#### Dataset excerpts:
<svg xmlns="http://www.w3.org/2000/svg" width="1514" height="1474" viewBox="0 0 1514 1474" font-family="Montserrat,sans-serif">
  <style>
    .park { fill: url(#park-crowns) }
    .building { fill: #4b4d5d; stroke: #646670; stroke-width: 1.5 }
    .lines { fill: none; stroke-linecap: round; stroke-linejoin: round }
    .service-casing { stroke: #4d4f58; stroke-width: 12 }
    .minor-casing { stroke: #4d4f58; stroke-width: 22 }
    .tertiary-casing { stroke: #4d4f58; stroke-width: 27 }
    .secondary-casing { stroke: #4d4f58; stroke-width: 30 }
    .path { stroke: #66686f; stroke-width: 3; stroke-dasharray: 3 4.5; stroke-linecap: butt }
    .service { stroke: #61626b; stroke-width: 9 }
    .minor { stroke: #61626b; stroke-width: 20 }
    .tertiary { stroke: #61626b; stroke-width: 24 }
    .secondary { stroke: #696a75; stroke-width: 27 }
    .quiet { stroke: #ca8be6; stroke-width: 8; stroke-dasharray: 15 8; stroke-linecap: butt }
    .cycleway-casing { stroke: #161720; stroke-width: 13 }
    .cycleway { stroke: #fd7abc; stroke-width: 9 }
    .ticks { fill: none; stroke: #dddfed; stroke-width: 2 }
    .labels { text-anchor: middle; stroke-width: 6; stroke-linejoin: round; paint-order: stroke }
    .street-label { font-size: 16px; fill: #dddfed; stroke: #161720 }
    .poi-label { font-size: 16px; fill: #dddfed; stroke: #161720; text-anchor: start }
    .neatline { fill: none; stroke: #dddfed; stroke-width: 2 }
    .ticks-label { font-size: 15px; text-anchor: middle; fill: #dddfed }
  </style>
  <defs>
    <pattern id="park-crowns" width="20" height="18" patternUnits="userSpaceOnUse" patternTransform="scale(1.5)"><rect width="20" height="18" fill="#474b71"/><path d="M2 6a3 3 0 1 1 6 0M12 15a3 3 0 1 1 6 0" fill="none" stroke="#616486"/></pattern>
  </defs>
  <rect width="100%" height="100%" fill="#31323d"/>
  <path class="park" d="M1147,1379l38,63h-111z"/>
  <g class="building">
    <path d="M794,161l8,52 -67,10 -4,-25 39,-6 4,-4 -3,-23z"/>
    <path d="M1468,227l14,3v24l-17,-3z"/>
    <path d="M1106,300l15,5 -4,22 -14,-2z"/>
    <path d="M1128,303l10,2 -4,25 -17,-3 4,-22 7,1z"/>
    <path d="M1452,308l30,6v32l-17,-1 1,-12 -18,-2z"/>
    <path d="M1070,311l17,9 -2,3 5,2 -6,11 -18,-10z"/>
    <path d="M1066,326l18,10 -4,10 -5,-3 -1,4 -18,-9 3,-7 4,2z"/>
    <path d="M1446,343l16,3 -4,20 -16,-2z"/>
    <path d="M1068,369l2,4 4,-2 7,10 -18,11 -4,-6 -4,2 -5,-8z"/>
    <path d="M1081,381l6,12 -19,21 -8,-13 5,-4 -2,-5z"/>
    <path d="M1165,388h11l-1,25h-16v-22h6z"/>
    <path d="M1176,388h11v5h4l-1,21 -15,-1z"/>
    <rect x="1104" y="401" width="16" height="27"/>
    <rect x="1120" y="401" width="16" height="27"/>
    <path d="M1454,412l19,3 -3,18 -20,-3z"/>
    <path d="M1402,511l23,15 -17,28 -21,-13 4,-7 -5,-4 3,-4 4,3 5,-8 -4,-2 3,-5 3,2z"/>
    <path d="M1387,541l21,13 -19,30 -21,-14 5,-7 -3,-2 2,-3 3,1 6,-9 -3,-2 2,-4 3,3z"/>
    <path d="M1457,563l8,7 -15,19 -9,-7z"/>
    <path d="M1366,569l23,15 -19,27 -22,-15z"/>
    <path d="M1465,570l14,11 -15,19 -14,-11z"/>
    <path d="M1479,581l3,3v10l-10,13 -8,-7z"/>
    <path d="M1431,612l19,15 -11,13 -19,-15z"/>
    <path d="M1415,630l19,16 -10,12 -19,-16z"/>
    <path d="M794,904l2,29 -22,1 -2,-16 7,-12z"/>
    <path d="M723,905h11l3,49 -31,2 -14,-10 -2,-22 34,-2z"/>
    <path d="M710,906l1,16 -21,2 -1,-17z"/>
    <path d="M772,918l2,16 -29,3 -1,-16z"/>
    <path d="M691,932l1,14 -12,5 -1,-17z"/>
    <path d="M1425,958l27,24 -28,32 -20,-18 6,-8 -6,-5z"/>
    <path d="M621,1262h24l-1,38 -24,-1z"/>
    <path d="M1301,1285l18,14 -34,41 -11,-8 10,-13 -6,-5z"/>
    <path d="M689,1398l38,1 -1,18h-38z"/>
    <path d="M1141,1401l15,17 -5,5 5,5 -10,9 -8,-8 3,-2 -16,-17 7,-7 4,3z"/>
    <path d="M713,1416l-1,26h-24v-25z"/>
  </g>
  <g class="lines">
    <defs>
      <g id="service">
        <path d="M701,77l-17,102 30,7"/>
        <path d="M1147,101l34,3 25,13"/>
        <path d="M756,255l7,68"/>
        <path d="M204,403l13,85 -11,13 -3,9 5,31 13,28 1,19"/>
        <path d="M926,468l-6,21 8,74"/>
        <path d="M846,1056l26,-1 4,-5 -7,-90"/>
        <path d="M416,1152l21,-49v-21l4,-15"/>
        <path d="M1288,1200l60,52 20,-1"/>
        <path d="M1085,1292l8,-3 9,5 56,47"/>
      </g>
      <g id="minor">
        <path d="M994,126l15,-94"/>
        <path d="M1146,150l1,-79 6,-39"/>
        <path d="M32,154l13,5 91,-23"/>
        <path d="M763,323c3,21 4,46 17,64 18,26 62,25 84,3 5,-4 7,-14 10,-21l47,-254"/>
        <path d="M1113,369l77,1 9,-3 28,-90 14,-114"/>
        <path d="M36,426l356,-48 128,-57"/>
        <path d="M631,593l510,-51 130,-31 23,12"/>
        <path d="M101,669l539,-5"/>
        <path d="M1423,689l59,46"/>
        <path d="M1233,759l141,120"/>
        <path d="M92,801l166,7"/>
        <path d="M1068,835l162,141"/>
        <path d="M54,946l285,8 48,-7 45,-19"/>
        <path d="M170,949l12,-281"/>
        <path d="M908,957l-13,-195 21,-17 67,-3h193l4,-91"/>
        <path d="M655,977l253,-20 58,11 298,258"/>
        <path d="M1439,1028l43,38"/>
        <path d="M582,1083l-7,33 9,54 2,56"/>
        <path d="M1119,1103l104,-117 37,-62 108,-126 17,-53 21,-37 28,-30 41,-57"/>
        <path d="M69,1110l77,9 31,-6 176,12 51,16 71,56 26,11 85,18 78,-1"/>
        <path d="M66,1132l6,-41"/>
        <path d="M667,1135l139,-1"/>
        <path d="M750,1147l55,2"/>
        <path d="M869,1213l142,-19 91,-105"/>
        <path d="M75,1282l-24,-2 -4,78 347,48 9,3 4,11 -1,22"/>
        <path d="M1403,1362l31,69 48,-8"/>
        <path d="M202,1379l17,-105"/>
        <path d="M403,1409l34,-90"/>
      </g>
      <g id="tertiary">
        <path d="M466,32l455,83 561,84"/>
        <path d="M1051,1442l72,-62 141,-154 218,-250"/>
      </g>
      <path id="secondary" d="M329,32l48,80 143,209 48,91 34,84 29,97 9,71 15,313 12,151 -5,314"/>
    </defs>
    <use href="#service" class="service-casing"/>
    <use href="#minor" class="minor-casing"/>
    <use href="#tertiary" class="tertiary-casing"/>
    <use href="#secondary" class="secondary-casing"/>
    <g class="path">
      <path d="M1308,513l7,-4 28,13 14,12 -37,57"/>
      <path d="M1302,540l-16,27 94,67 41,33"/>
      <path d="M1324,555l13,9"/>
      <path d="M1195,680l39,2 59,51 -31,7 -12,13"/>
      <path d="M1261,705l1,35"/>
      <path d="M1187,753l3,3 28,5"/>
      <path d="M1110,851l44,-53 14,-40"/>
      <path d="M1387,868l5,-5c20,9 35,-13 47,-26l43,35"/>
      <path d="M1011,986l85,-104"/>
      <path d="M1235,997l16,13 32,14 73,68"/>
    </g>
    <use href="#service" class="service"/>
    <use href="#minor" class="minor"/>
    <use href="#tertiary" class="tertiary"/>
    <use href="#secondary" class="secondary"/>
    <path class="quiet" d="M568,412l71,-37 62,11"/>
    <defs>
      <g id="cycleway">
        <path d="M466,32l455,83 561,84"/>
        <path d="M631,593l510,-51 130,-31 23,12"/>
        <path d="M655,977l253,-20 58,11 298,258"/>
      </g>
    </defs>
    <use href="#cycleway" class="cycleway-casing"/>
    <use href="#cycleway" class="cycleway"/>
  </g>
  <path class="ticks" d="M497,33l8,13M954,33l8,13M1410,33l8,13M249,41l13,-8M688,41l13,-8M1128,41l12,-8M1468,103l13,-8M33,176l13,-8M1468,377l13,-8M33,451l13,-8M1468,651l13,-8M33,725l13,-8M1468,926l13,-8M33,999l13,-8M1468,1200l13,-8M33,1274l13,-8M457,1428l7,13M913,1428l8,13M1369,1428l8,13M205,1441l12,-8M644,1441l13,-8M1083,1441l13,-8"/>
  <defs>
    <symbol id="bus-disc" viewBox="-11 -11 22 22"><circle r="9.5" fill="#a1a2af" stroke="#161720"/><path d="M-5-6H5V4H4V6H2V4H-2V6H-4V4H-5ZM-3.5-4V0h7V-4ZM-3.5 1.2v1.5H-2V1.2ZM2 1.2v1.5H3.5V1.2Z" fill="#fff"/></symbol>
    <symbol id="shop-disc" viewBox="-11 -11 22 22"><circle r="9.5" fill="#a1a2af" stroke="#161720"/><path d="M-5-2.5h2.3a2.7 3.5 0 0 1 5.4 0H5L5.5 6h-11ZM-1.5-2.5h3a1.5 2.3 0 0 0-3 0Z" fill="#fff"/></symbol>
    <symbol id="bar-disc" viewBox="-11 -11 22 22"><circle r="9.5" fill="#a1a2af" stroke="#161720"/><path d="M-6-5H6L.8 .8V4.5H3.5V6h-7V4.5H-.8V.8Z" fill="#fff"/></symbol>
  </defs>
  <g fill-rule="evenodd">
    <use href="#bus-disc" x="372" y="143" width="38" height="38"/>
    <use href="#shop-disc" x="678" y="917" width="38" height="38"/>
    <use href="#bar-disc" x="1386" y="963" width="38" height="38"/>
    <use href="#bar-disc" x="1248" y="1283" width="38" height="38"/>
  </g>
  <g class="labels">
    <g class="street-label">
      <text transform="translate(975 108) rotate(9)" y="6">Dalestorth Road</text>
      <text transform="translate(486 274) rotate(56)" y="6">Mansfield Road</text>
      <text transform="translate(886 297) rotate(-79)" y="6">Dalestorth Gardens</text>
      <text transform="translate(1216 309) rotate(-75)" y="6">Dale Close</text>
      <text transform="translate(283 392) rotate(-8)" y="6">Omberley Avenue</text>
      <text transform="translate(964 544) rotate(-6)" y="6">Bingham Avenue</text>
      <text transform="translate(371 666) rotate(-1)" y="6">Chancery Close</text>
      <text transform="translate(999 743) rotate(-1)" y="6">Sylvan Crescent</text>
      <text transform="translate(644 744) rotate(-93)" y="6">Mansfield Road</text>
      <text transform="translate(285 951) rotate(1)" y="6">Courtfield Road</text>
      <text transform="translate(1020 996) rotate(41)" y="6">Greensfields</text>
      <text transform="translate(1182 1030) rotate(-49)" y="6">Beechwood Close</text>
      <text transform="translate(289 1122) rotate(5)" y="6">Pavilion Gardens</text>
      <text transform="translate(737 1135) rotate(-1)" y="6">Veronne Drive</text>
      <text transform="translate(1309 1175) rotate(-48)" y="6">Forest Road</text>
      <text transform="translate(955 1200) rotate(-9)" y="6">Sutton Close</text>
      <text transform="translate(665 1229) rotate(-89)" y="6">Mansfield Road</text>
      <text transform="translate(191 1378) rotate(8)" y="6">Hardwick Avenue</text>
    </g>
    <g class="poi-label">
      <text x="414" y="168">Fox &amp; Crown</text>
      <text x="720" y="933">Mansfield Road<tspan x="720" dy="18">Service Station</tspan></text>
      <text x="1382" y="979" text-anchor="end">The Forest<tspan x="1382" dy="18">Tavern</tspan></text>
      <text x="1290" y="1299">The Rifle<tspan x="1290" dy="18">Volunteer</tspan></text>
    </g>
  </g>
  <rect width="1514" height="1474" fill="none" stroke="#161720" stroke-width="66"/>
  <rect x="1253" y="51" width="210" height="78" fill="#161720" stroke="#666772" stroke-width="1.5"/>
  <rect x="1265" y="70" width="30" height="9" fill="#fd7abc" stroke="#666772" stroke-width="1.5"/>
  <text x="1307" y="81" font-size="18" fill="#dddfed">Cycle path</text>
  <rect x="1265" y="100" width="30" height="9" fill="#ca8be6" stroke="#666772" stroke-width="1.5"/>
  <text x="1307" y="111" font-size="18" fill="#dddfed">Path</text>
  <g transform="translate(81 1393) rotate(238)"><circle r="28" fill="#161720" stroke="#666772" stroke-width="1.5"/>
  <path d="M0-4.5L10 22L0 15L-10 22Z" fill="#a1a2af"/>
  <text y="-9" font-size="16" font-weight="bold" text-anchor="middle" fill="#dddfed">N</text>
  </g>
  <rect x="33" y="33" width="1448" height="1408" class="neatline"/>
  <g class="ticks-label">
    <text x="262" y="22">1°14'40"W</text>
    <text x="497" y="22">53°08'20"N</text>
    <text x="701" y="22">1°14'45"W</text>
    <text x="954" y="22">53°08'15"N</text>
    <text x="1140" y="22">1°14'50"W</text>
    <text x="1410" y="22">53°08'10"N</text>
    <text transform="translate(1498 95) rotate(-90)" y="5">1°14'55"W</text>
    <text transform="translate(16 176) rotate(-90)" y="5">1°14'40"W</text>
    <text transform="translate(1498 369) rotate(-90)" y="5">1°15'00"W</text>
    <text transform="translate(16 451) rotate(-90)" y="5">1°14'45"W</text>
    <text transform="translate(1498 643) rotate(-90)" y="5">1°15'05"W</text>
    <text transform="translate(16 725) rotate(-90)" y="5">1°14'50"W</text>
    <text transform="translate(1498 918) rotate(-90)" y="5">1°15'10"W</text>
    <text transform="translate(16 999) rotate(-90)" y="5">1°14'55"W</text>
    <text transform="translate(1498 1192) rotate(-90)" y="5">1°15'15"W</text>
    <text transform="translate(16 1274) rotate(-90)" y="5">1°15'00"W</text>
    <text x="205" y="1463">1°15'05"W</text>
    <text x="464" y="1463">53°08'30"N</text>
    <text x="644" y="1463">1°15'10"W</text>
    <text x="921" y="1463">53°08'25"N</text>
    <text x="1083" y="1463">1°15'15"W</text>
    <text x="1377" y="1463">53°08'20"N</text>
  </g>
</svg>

#### Work required:
From the entries above, show each line that includes the string "lines".

#### Response to the task:
    .lines { fill: none; stroke-linecap: round; stroke-linejoin: round }
  <g class="lines">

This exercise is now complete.